- WORK TO BE COMPLETED
Line count for "events": give the number of lines in the records below that hold it, and nothing else.

- GIVEN DATA

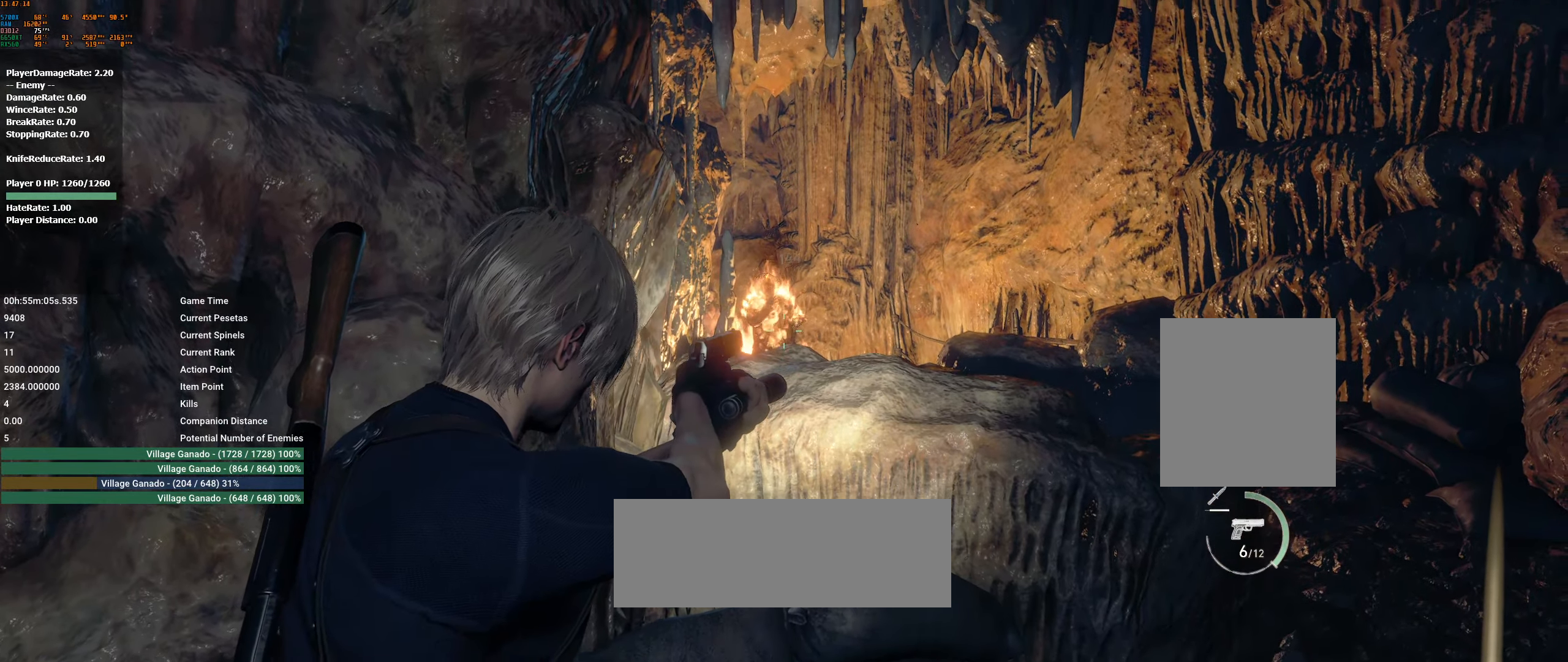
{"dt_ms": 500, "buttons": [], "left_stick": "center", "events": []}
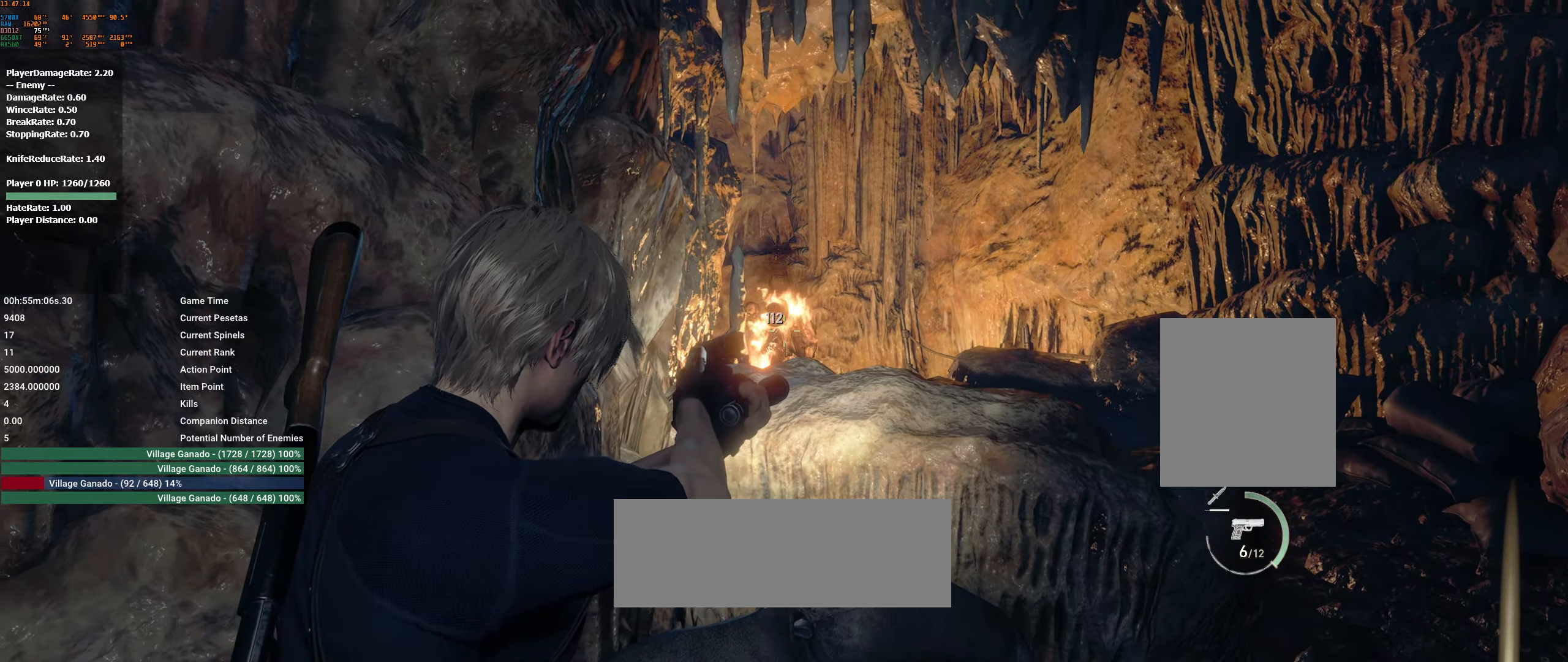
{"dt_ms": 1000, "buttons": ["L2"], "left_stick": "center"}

--

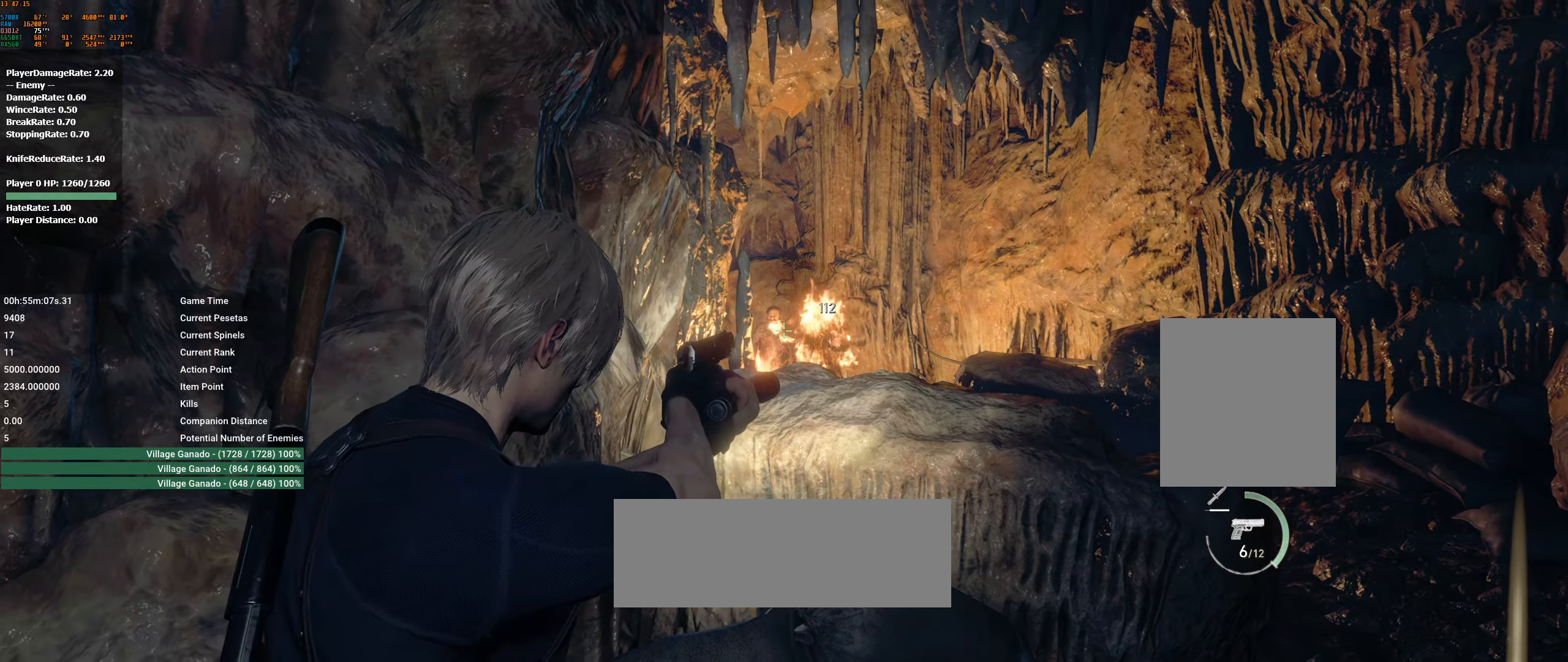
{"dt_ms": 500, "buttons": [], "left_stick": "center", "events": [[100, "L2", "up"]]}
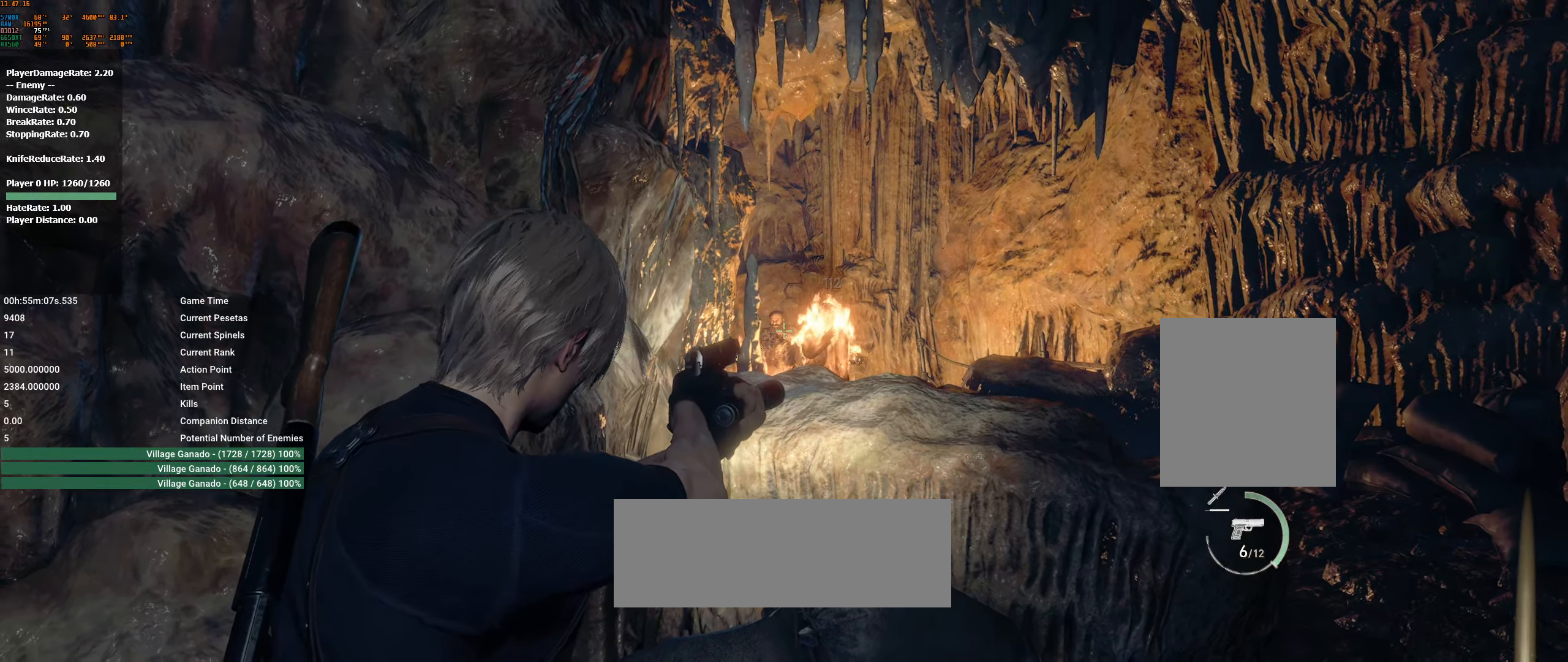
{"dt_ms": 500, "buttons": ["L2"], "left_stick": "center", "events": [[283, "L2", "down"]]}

- RESULT
3